The doctor came back in, and told me that if it were earlier in the day, he'd send me to a private lab, but because it was so late, he wanted me to go across the street to the ER and have a CT scan to rule out a pulmonary embolism. I was grumpy about it, but I figured better safe than sorry, since I was getting on a plane, so I went. Five hours later, after a CT scan and the start of a heparin drip, I was admitted to the hospital.

The ER doc told me I had a clot in the lower lobe of my left lung. The next morning, the pulmonary specialist (from the same group I'd seen the day before, in fact), came in and gave me the real story- I have multiple pulmonary embolisms in both lungs. He knew I was supposed to get on a plane to Iceland on Sunday. I've never had a doctor look at me and tell me I would have died of something before. I'm still not really sure I can process it. It was one of the scariest moments of my entire life. Not the sickness, but the knowledge that if I hadn't listened to my own body, if I'd written off the shortness of breath as nothing to worry about, the pain in my chest and shoulder as nothing but a fibromyalgia flare, if I'd put off the specialist until I got back, or not gone to the ER... I've never had a hard and fast "I would be dead" moment before, and it still scares the everloving fuck out of me.

The likely culprit in all of this was the Nuvaring I've been using as hormonal regulation for my PCOS and PMDD. I started on it in May, and since then my blood pressure (normally low-normal) has been rising bit by bit, which can be a side-effect. Given that there's no history of blood clots on either side of my family for at least two generations, and I've never had any problems before, it seems the likeliest suspect. And the ER doc, when I was admitted, said I was the third patient she'd seen this month with PE's while using the Nuvaring.

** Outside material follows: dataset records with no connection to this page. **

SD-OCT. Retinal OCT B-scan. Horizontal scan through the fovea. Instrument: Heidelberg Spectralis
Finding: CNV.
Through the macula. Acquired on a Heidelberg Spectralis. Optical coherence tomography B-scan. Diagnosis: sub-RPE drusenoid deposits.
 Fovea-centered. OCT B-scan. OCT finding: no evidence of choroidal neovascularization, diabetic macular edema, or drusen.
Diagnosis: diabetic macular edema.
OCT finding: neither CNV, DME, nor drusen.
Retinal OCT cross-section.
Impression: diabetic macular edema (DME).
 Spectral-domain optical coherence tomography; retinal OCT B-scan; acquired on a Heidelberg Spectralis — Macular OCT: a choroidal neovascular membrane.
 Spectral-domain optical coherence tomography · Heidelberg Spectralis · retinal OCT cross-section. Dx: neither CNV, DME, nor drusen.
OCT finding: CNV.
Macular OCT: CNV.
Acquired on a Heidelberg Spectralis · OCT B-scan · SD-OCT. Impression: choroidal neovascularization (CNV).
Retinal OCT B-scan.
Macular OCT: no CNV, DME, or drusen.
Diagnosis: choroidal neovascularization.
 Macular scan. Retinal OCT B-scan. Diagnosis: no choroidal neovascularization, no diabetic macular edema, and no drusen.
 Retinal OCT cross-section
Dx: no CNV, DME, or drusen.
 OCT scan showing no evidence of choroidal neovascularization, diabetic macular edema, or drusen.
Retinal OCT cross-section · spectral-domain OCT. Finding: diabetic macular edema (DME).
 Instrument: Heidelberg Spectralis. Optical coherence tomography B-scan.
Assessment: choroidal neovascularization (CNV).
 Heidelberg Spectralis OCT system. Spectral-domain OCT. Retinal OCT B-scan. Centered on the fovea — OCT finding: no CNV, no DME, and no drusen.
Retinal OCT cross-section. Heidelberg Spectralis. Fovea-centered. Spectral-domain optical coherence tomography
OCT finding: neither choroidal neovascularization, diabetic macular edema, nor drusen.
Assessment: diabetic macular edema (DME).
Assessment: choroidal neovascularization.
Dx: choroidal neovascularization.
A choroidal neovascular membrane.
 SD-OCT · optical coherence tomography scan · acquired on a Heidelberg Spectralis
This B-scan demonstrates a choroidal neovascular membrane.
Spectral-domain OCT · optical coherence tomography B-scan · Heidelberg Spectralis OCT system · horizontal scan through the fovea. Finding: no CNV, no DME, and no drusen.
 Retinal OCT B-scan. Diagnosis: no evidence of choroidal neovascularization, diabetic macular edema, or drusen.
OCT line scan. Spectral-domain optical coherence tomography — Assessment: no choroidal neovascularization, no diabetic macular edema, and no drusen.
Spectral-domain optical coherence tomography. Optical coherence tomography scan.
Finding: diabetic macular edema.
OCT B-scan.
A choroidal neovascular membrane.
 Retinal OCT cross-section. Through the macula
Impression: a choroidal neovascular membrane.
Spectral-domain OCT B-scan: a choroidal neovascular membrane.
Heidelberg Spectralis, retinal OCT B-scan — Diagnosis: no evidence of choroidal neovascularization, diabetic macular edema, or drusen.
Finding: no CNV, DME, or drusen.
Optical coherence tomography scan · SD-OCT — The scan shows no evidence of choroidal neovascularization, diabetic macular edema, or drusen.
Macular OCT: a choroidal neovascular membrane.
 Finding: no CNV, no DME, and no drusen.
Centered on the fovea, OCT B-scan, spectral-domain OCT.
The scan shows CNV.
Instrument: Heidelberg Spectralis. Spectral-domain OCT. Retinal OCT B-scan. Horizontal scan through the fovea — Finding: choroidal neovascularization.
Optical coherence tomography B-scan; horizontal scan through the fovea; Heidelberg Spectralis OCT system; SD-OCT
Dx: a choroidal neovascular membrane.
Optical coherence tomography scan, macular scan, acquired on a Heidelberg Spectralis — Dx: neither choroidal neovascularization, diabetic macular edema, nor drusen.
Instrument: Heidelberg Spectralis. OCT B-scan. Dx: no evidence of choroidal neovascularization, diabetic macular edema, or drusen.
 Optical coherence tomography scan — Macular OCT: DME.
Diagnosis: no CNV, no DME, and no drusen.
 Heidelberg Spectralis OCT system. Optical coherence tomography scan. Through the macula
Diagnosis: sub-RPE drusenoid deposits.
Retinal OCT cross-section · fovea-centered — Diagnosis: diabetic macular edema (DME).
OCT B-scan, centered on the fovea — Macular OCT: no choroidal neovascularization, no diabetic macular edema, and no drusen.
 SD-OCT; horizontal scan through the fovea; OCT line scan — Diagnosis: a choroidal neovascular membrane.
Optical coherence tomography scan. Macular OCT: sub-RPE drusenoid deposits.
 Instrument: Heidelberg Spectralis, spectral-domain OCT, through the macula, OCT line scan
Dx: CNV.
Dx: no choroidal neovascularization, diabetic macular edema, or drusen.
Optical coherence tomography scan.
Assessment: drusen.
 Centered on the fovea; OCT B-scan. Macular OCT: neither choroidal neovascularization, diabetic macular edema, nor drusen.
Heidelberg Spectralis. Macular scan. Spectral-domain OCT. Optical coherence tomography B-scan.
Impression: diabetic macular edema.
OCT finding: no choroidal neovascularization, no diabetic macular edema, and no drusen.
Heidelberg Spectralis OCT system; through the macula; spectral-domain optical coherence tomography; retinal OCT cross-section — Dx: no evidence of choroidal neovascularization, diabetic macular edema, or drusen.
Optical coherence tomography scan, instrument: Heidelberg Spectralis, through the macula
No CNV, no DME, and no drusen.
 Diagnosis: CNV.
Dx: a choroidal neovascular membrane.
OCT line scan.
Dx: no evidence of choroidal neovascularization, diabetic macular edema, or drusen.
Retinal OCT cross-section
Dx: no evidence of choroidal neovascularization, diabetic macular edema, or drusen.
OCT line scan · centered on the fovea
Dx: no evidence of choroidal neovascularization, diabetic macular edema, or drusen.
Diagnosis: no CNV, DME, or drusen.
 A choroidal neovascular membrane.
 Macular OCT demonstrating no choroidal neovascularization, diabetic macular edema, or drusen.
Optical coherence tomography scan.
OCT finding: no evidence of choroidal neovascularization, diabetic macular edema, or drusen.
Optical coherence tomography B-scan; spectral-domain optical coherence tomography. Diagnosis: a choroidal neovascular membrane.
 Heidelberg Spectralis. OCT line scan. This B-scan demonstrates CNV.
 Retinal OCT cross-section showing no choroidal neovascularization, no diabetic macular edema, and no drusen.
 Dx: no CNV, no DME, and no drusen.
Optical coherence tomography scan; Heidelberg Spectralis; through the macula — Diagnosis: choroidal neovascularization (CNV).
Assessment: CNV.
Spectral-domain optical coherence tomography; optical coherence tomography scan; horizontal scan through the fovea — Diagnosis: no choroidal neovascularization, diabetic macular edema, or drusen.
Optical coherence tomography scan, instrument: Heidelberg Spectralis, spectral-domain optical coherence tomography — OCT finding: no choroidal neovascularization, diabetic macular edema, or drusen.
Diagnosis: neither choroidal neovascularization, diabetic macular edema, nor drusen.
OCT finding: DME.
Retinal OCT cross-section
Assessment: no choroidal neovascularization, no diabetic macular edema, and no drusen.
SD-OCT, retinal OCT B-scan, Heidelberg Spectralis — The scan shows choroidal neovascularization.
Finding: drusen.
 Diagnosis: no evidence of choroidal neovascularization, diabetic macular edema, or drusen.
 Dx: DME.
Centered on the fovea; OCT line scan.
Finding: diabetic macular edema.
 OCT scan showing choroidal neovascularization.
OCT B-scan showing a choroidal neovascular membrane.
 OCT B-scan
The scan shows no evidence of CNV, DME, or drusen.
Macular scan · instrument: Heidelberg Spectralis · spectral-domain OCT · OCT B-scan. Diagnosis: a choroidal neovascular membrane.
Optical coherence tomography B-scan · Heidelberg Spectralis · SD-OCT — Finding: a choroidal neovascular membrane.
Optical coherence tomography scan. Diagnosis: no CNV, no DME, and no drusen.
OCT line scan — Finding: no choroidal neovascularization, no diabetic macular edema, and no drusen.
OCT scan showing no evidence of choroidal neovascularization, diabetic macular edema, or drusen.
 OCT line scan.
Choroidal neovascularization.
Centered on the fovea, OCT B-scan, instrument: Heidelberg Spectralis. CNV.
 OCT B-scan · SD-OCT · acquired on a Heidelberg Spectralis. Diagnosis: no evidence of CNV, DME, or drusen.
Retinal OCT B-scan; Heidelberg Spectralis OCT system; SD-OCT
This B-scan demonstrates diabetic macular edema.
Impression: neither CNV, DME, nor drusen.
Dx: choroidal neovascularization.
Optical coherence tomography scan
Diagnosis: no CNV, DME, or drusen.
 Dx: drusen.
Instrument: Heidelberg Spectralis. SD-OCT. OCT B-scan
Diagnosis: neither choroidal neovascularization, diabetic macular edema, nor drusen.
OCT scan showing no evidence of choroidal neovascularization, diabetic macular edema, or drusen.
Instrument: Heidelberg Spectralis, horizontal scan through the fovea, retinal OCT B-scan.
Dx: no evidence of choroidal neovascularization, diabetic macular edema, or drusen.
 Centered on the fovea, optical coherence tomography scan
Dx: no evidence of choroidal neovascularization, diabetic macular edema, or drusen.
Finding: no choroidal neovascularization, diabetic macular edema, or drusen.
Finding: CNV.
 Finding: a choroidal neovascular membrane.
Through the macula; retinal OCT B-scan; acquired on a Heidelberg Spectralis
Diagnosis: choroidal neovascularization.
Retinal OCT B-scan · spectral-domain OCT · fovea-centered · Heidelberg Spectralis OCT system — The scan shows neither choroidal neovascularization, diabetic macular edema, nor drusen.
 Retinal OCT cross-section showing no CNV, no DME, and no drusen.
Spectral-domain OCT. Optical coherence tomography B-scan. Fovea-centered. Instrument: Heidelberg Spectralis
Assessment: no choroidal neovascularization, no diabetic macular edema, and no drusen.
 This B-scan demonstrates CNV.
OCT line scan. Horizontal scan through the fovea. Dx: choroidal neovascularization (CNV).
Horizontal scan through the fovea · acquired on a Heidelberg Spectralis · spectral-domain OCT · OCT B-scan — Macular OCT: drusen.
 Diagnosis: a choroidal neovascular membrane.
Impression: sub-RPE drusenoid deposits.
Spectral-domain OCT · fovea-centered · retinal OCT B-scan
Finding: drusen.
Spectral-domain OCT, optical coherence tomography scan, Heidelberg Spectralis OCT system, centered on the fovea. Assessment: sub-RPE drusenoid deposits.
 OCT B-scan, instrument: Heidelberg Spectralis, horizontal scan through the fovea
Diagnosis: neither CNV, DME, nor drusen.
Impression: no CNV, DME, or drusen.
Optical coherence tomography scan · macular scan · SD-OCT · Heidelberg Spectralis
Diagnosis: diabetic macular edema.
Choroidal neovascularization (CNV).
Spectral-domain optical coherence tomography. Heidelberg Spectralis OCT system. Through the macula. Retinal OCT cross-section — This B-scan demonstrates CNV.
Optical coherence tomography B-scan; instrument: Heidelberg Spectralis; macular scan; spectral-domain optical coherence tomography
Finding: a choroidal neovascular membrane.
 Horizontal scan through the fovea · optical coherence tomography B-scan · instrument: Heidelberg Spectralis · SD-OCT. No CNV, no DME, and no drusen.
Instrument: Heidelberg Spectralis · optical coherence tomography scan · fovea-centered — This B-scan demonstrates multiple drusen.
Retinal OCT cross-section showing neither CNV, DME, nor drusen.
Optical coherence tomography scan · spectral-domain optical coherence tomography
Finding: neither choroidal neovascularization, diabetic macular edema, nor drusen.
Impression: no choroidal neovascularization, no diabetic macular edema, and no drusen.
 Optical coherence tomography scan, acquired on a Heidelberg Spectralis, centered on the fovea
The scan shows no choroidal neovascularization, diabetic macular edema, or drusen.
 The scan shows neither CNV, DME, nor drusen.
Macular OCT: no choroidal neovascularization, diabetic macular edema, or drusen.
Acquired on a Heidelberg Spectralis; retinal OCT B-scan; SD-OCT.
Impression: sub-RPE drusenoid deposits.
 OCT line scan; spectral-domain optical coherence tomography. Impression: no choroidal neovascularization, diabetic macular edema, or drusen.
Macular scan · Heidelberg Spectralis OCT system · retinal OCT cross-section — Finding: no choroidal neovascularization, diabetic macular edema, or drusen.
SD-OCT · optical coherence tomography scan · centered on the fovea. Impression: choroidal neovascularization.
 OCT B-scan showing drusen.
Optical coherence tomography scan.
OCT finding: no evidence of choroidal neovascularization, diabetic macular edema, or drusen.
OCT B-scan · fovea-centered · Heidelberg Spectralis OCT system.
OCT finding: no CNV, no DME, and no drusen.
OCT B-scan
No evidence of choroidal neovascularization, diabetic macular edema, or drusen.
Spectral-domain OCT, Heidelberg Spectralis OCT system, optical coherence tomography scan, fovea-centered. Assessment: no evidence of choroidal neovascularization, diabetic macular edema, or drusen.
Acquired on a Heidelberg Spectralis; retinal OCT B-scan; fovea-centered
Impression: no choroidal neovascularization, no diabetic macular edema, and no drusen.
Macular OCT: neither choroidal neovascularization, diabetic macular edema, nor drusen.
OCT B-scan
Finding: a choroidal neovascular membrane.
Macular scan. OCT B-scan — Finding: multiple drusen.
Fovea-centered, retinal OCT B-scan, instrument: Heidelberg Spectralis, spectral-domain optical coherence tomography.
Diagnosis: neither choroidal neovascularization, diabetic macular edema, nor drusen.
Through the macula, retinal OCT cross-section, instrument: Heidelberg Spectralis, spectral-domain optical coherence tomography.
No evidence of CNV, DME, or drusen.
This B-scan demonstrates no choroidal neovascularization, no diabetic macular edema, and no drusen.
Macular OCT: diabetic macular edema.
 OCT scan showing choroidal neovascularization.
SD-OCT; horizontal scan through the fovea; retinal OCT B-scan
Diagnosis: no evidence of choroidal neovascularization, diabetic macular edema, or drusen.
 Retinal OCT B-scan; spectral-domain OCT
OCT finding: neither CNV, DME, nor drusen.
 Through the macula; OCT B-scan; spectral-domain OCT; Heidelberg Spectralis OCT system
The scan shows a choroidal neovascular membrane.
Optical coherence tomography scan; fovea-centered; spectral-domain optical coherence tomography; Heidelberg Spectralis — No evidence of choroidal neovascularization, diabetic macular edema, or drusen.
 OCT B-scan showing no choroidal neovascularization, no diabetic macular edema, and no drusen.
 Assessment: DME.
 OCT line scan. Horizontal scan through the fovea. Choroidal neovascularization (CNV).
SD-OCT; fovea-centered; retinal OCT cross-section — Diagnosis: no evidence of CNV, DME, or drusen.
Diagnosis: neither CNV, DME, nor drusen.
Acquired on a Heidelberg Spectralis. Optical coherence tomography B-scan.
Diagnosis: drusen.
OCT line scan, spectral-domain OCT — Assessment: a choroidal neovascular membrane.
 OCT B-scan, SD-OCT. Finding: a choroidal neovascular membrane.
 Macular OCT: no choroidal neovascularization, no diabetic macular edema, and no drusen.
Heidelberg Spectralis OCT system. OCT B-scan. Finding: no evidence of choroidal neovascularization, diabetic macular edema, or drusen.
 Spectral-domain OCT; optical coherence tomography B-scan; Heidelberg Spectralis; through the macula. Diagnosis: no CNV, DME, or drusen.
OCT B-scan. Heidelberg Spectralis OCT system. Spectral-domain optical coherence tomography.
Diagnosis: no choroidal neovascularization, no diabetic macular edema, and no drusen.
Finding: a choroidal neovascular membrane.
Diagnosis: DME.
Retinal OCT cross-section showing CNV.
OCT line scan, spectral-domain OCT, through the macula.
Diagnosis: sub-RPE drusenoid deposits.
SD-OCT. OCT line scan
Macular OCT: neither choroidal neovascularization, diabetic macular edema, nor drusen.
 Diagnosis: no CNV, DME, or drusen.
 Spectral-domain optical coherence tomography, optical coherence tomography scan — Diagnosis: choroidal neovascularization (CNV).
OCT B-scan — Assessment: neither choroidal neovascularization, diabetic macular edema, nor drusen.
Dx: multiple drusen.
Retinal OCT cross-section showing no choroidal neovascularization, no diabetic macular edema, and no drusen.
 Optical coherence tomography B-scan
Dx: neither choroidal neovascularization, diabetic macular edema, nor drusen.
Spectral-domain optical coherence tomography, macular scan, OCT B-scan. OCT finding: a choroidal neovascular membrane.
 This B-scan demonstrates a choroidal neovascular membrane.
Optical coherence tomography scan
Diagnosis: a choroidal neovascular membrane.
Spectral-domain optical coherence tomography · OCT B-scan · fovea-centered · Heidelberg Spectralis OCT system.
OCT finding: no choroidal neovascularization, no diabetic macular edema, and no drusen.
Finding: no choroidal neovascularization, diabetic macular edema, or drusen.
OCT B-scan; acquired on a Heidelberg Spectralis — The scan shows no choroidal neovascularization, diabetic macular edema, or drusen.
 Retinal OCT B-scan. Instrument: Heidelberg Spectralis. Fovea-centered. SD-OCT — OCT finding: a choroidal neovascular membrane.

I spent two night in the hospital, and came home yesterday afternoon. If Michelle hadn't been there to keep me sane, I don't know if I would have made it out without going nuts. All my friends dropped me emails or comments on facebook and twitter, texted and called, and I can't thank everyone enough for thinking of me. I'm still scared. I'm not going to Iceland, and may not be going to Columbus in a couple weeks. I have six months of blood thinners to look forward to, and another week of self-injections, blood tests every other day, and wrangling anxiety and a new medical condition around our close friend Sandy, who looks to screw with the DC area pretty good. But I'm alive. And I'm terrible, terribly aware right now that if even one thing about all of this had been different, that might not be the case.